Text-based design files:
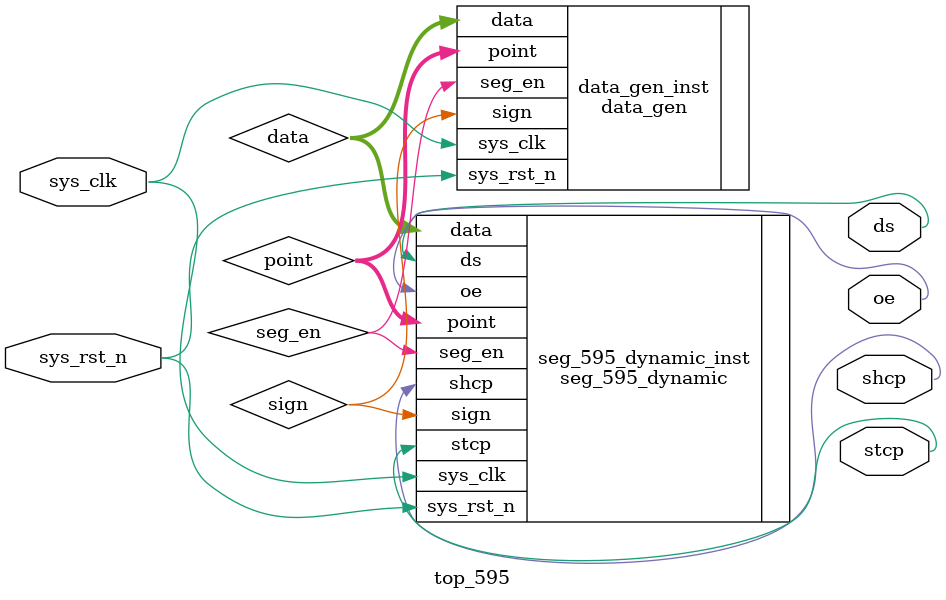
<source format=v>
module top_595
(
input wire sys_clk , //ÏµÍ³Ê±ÖÓ£¬ÆµÂÊ 50MHz
input wire sys_rst_n , //¸´Î»ÐÅºÅ£¬µÍµçÆ½ÓÐÐ§

output wire stcp , //Êä³öÊý¾Ý´æ´¢¼ÄÊ±ÖÓ
output wire shcp , //ÒÆÎ»¼Ä´æÆ÷µÄÊ±ÖÓÊäÈë
output wire ds , //´®ÐÐÊý¾ÝÊäÈë
output wire oe //Êä³öÊ¹ÄÜÐÅºÅ
 
);
wire [19:0] data ; //ÊýÂë¹ÜÒªÏÔÊ¾µÄÖµ
wire [5:0] point ; //Ð¡ÊýµãÏÔÊ¾,¸ßµçÆ½ÓÐÐ§ top_seg_595
wire seg_en ; //ÊýÂë¹ÜÊ¹ÄÜÐÅºÅ£¬¸ßµçÆ½ÓÐÐ§
wire sign ; //·ûºÅÎ»£¬¸ßµçÆ½ÏÔÊ¾¸ººÅ

data_gen data_gen_inst
(
.sys_clk (sys_clk ), //ÏµÍ³Ê±ÖÓ£¬ÆµÂÊ 50MHz
.sys_rst_n (sys_rst_n), //¸´Î»ÐÅºÅ£¬µÍµçÆ½ÓÐÐ§

.data (data ), //ÊýÂë¹ÜÒªÏÔÊ¾µÄÖµ
.point (point ), //Ð¡ÊýµãÏÔÊ¾,¸ßµçÆ½ÓÐÐ§
.seg_en (seg_en ), //ÊýÂë¹ÜÊ¹ÄÜÐÅºÅ£¬¸ßµçÆ½ÓÐÐ§
.sign (sign ) //·ûºÅÎ»£¬¸ßµçÆ½ÏÔÊ¾¸ººÅ

);

seg_595_dynamic seg_595_dynamic_inst
(
.sys_clk (sys_clk ), //ÏµÍ³Ê±ÖÓ£¬ÆµÂÊ 50MHz
.sys_rst_n (sys_rst_n ), //¸´Î»ÐÅºÅ£¬µÍÓÐÐ§
.data (data ), //ÊýÂë¹ÜÒªÏÔÊ¾µÄÖµ
.point (point ), //Ð¡ÊýµãÏÔÊ¾,¸ßµçÆ½ÓÐÐ§
.seg_en (seg_en ), //ÊýÂë¹ÜÊ¹ÄÜÐÅºÅ£¬¸ßµçÆ½ÓÐÐ§
.sign (sign ), //·ûºÅÎ»£¬¸ßµçÆ½ÏÔÊ¾¸ººÅ

.stcp (stcp ), //Êä³öÊý¾Ý´æ´¢¼ÄÊ±ÖÓ
.shcp (shcp ), //ÒÆÎ»¼Ä´æÆ÷µÄÊ±ÖÓÊäÈë
.ds (ds ), //´®ÐÐÊý¾ÝÊäÈë
.oe (oe ) //Êä³öÊ¹ÄÜÐÅºÅ

);
endmodule


</source>
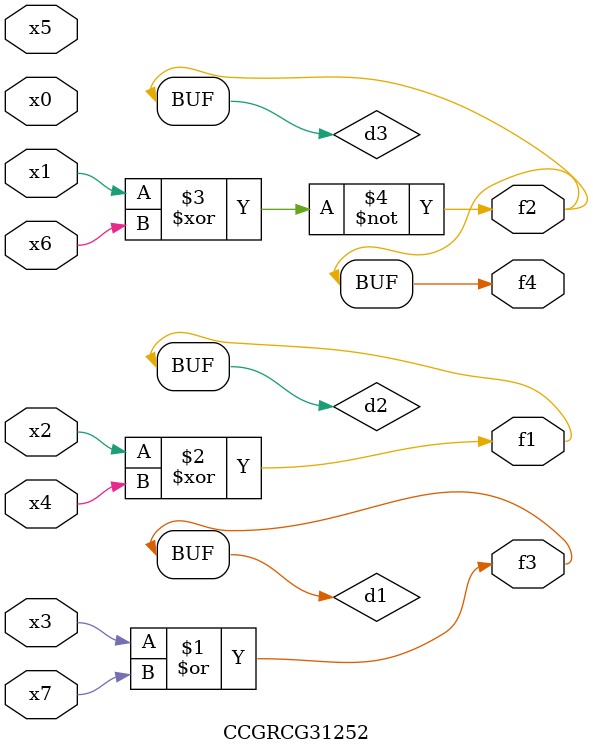
<source format=v>
module CCGRCG31252(
	input x0, x1, x2, x3, x4, x5, x6, x7,
	output f1, f2, f3, f4
);

	wire d1, d2, d3;

	or (d1, x3, x7);
	xor (d2, x2, x4);
	xnor (d3, x1, x6);
	assign f1 = d2;
	assign f2 = d3;
	assign f3 = d1;
	assign f4 = d3;
endmodule

</source>
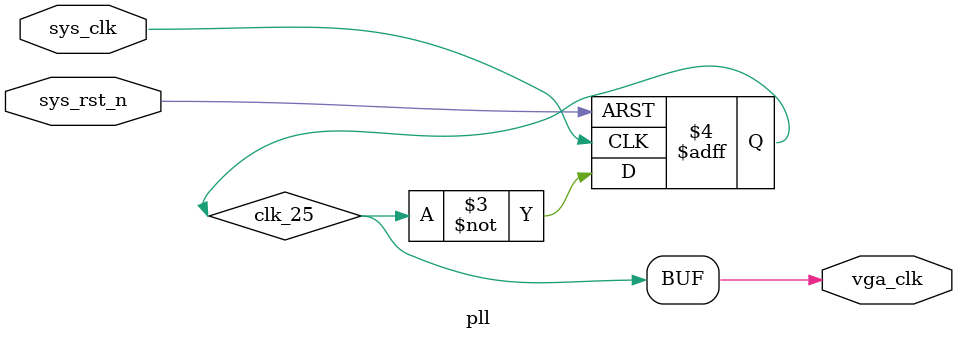
<source format=v>
`timescale 1ns/1ps

module pll(
    input wire sys_clk , //System Clock, 50MHz
    input wire sys_rst_n , //Reset signal. Low level is effective

    output wire vga_clk // VGA Clock, 25MHz
);

reg clk_25;
always @(posedge sys_clk or negedge sys_rst_n) begin
    if (!sys_rst_n) begin
        clk_25 <= 0; // define the initial value of clk as 0
    end else begin
        clk_25 <= ~clk_25;
    end
end

assign vga_clk = clk_25;

endmodule

// after writing, 1. syntax 2. synthesis, notice the top-level entity, 
// using right-click and set top-level 

</source>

=== PROMPT ===
Copy out nothing but the lines from the beginning of the records through the one that contains "output wire ds , //´®ÐÐÊý¾ÝÊäÈë". Skip the pictures.

=== COMPLETED TASK ===
<source format=v>
module top_595
(
input wire sys_clk , //ÏµÍ³Ê±ÖÓ£¬ÆµÂÊ 50MHz
input wire sys_rst_n , //¸´Î»ÐÅºÅ£¬µÍµçÆ½ÓÐÐ§

output wire stcp , //Êä³öÊý¾Ý´æ´¢¼ÄÊ±ÖÓ
output wire shcp , //ÒÆÎ»¼Ä´æÆ÷µÄÊ±ÖÓÊäÈë
output wire ds , //´®ÐÐÊý¾ÝÊäÈë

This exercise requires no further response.